Transformative Therapies Advance Treatment for Sickle Cell Disease

Transformative therapies for sickle cell disease include allogeneic hematopoietic stem cell transplant and gene therapy, offering patients the potential to no longer demonstrate an SCD phenotype and experience reductions in disease-related morbidities with improved quality of life. These therapies address the mutated β-globin gene in bone marrow stem cells through different mechanisms, though they can be associated with major adverse events including death.

Allogeneic hematopoietic stem cell transplant replaces the patient's stem cells with those of a donor unaffected by SCD or who has sickle cell trait. After successful transplant, the patient's blood cell production mirrors that of the donor. Transplant requires conditioning before the procedure and immunosuppressive therapy for 1 to 2 years after transplant to prevent rejection of donor stem cells and graft-versus-host disease. Conditioning can be myeloablative or nonmyeloablative, with nonmyeloablative conditioning increasingly used in the current era.

About 90% of patients successfully switch to donor blood cell production and no longer demonstrate an SCD phenotype. After successful transplant, patients demonstrate improvements in quality of life, resolution of acute complications of SCD, and stability or improvement in end-organ function. Unfortunately, only 18% of people with SCD have a matched sibling donor. Recent studies have established transplant from a haploidentical donor as an alternative for those without a matched sibling, with more than 90% of people with SCD expected to have at least one haploidentical donor.

After nonmyeloablative conditioning, about 90% of adults who undergo transplant from a haploidentical donor successfully switch to donor blood cell production. However, 25% of children experience transplant rejection, and further research is needed to determine whether haploidentical transplant is suitable for people younger than 18 years.

Gene therapy represents another transformative therapy for SCD, with two gene therapies currently marketed worldwide. In contrast to transplant, gene therapies are autologous stem cell products. The patient's own stem cells are collected via apheresis, shipped to a manufacturing facility where gene editing is applied, then returned for infusion. One available product deactivates BCL11A, a suppressor of fetal hemoglobin production, thereby reconstituting erythropoiesis with about 40% fetal hemoglobin. Fetal hemoglobin prevents sickling and reduces morbidity and mortality in SCD. Another product introduces a novel β-globin gene, which leads to production of an antisickling hemoglobin.

Sickle cell disease occurs when a DNA base pair substitution in the β-globin gene results in the formation of hemoglobin S, which polymerizes when deoxygenated, leading to deformation and hemolysis of red blood cells. The disease results in recurrent acute complications like pain crises, acute chest syndrome, and stroke, as well as chronic end-organ injury affecting the heart, lungs, kidneys, bones, and retina. Recent American data indicate that the life expectancy of people with SCD is 52.6 years, though life expectancy varies considerably depending on disease-related factors and access to health care.
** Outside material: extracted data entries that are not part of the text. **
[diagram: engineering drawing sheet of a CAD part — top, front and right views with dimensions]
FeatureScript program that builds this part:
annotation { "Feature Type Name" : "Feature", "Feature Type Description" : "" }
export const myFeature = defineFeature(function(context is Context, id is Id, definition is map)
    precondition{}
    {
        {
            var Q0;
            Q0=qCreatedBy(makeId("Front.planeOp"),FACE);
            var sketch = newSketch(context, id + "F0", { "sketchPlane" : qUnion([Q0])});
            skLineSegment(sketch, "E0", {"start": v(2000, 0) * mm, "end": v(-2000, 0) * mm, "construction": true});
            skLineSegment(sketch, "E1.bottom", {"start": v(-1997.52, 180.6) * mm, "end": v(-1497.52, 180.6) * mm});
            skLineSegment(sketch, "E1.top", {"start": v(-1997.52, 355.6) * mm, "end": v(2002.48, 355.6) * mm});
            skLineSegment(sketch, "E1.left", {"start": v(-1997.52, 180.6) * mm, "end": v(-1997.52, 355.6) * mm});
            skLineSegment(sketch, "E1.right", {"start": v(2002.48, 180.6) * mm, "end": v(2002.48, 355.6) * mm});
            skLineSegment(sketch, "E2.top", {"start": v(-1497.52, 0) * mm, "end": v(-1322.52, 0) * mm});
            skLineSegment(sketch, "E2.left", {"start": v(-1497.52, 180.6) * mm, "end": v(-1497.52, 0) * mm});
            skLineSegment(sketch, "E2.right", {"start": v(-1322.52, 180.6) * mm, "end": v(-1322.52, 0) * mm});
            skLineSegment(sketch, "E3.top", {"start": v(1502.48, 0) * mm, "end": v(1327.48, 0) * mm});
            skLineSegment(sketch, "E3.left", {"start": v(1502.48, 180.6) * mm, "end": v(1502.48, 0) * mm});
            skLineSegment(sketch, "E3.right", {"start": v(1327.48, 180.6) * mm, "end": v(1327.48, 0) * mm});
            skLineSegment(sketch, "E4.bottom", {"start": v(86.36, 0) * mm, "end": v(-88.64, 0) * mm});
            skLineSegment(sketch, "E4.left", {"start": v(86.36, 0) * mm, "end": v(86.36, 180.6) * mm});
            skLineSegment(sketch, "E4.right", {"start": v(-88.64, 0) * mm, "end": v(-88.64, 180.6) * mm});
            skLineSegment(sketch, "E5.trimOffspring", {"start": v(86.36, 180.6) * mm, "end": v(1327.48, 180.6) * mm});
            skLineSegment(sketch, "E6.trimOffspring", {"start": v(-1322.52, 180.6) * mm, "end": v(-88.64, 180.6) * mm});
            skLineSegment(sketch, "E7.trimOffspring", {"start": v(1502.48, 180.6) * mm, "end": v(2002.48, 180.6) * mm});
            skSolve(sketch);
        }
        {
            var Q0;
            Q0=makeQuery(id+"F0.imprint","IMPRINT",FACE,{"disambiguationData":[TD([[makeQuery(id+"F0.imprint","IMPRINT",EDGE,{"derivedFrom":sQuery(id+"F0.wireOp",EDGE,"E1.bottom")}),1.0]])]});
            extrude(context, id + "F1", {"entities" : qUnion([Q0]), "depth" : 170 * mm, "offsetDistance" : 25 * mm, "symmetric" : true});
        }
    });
An estimated 6000 people live with SCD in Canada, with increasing prevalence owing to immigration. The decision to proceed with a transformative therapy must take into careful consideration the severity of the SCD, the risk of future SCD complications, and the risks of available transformative therapies. The expertise and infrastructure to deliver transformative therapies lies within existing Canadian cancer care programs.